(Supplied material)
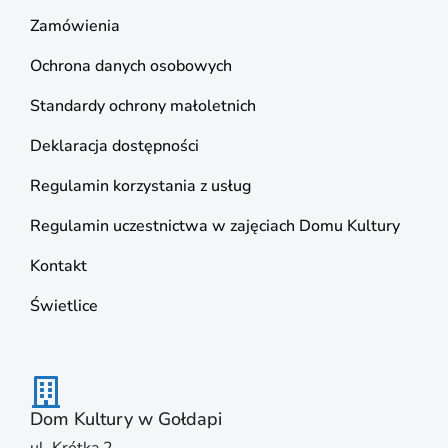
Zamówienia
Ochrona danych osobowych
Standardy ochrony małoletnich
Deklaracja dostępności
Regulamin korzystania z usług
Regulamin uczestnictwa w zajęciach Domu Kultury
Kontakt
Świetlice
Dom Kultury w Gołdapi
ul. Krótka 2,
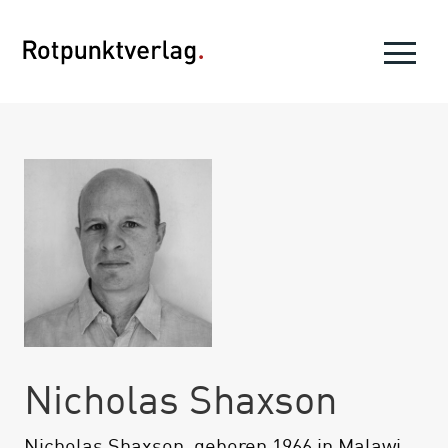
Nicholas Shaxson
Nicholas Shaxson, geboren 1966 in Malawi,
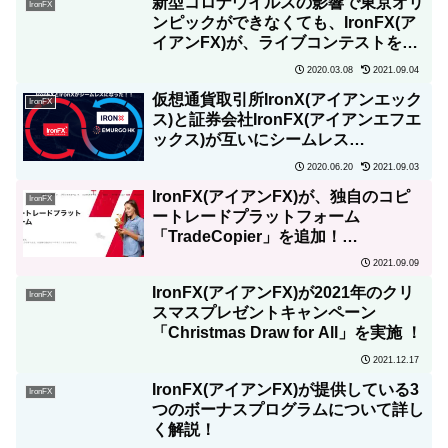
新型コロナウイルスの影響で東京オリ
IronFX
ンピックができなくても、IronFX(ア
イアンFX)が、ライブコンテストを実
施！｜1位は2020年東京五輪観戦パッ
2020.03.08
2021.09.04
ケージまたは5,000ドルの賞金
仮想通貨取引所IronX(アイアンエック
IronFX
ス)と証券会社IronFX(アイアンエフエ
ックス)が互いにシームレス
(seamless)化することにより、仮想
2020.06.20
2021.09.03
通貨FXがより身近になりました！
IronFX(アイアンFX)が、独自のコピ
IronFX
ートレードプラットフォーム
「TradeCopier」を追加！
「TradeCopier」について詳しく解
2021.09.09
説！
IronFX(アイアンFX)が2021年のクリ
IronFX
スマスプレゼントキャンペーン
「Christmas Draw for All」を実施 ！
2021.12.17
IronFX(アイアンFX)が提供している3
IronFX
つのボーナスプログラムについて詳し
く解説！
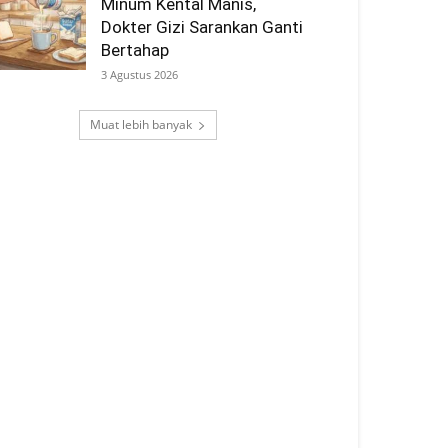
Minum Kental Manis,
Dokter Gizi Sarankan Ganti
Bertahap
3 Agustus 2026
Muat lebih banyak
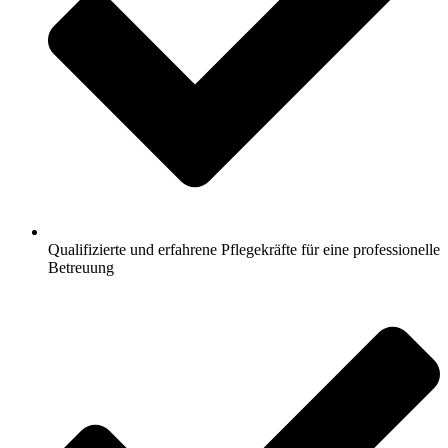
Qualifizierte und erfahrene Pflegekräfte für eine professionelle
Betreuung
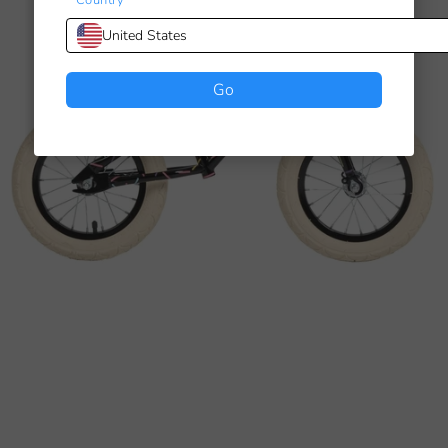
Country
United States
Go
(End Supplied material)
Problem requirements — Could you repeat all of the entries exactly, without any of the images?

Solution for this exercise —
Zamówienia
Ochrona danych osobowych
Standardy ochrony małoletnich
Deklaracja dostępności
Regulamin korzystania z usług
Regulamin uczestnictwa w zajęciach Domu Kultury
Kontakt
Świetlice
Dom Kultury w Gołdapi
ul. Krótka 2,
Nicholas Shaxson
Nicholas Shaxson, geboren 1966 in Malawi,
新型コロナウイルスの影響で東京オリ
IronFX
ンピックができなくても、IronFX(ア
イアンFX)が、ライブコンテストを実
施！｜1位は2020年東京五輪観戦パッ
2020.03.08
2021.09.04
ケージまたは5,000ドルの賞金
仮想通貨取引所IronX(アイアンエック
IronFX
ス)と証券会社IronFX(アイアンエフエ
ックス)が互いにシームレス
(seamless)化することにより、仮想
2020.06.20
2021.09.03
通貨FXがより身近になりました！
IronFX(アイアンFX)が、独自のコピ
IronFX
ートレードプラットフォーム
「TradeCopier」を追加！
「TradeCopier」について詳しく解
2021.09.09
説！
IronFX(アイアンFX)が2021年のクリ
IronFX
スマスプレゼントキャンペーン
「Christmas Draw for All」を実施 ！
2021.12.17
IronFX(アイアンFX)が提供している3
IronFX
つのボーナスプログラムについて詳し
く解説！
Minum Kental Manis,
Dokter Gizi Sarankan Ganti
Bertahap
3 Agustus 2026
Muat lebih banyak
Qualifizierte und erfahrene Pflegekräfte für eine professionelle
Betreuung
Country
United States
Go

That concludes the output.